Computer Registers and Common Bus System

Jun 7, 2024

Lecture: Computer Registers and Common Bus System

Overview

To design a basic computer, a minimum number of essential registers is required. This lecture covers the processor registers necessary for such a system, their roles, sizes, and key signals associated with them.

Processor Registers

  1. Program Counter (PC)

    • Size: 12 bits
    • Function: Holds the address of the next instruction to be executed.

  2. Address Register (AR)

    • Size: 12 bits
    • Function: Holds the address of a memory location; points to memory.

  3. Instruction Register (IR)

    • Size: 16 bits
    • Function: Holds the instruction code.
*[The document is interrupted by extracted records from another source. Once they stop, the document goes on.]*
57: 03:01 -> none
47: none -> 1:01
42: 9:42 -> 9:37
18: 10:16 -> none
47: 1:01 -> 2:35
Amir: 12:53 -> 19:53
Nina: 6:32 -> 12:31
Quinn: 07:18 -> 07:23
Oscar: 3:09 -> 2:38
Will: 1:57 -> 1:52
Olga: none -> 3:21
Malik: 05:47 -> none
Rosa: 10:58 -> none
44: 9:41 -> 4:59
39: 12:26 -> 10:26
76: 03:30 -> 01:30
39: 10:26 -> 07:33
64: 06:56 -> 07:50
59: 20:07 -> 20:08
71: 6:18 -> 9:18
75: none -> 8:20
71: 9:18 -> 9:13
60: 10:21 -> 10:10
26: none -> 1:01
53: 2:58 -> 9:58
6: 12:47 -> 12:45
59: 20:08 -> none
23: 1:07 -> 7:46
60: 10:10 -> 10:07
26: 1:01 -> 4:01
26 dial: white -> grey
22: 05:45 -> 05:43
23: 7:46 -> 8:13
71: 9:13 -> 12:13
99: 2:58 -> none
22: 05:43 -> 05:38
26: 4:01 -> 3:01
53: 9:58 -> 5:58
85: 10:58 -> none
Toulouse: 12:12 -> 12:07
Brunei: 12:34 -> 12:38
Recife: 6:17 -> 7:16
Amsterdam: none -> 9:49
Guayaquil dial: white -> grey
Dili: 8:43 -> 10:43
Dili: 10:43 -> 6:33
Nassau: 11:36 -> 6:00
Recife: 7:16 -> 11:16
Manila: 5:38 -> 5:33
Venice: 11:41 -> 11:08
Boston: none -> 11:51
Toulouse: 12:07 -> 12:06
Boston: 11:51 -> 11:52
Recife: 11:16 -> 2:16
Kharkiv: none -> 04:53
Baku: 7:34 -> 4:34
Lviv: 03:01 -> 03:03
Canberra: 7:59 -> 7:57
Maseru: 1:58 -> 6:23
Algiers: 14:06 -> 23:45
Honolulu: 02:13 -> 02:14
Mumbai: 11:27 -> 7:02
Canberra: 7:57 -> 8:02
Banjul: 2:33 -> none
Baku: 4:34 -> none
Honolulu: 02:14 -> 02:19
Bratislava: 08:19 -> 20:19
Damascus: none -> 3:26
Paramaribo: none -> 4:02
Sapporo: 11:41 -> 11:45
  4. Temporal Register (TR)

    • Size: 16 bits
    • Function: Holds temporary data generated during certain micro-operations; used in call/return of subroutines.

  5. Data Register (DR)

    • Size: 16 bits
    • Function: Holds memory operands/data fetched from memory.

  6. Accumulator (AC)

    • Size: 16 bits
    • Function: Stores intermediate results of arithmetic/logic operations.

  7. Output Register (OUTR)

    • Size: 8 bits
    • Function: Holds the output character to be sent to the output device.

  8. Input Register (INPR)

    • Size: 8 bits
    • Function: Holds input character from an input device; operates asynchronously.

Memory

  • Size: 4096 words, each of 16 bits

Signals for Registers & Memory

  1. Memory

    • Signals: Read, Write

  2. Registers

    • Signals: Load, Increment (INR), Clear
    • Registers with Load, Increment, Clear: AR, PC, DR, AC
    • Registers with Load only: IR, OUTR
    • Special Case: INPR does not need any of these signals as it is connected directly to the input device and operates asynchronously.

Common Bus System

  • A bus system used to connect memory and registers through specific arrangements and signals.
  • Key Registers/Memory Connections:
    • Registers/Memory are connected via a bus and provided with clock signals for synchronization.
    • Outputs from AR directly connected to memory.
    • Inputs to registers (except AC and INPR) come from the bus.

Arithmetic and Logic Unit (ALU)

  • Inputs:
    • From DR
    • From AC
    • From INPR
  • Outputs:
    • To AC

Extra (E) Bit

  • Purpose: Stores carry or overflow bits generated during arithmetic operations; used as an overflow flag.

Multiplexing via Bus Select Lines

  • Multiplexing Signals: S2, S1, S0
    • Based on these lines, data from specific registers can be transferred to the bus.

Example: Transferring Data from Memory to Accumulator

  1. Load Memory Data to Bus:
    • Set select lines (S2, S1, S0) to 111 to transfer memory data to the bus.
  2. Load Bus Data into Data Register (DR):
    • Enable load signal for DR.
  3. Transfer Data from DR to Accumulator (AC):
    • Set select lines to 011 to transfer data from DR to the bus.
    • Data from DR also moves to the ALU, which then outputs to AC upon enabling the load signal for AC.
  • Note: This method involves intermediate steps for data transfer due to the absence of a direct path from memory to AC.

Conclusion

Understanding the arrangement and functionality of registers and their connection via a common bus system is crucial for designing a basic computer.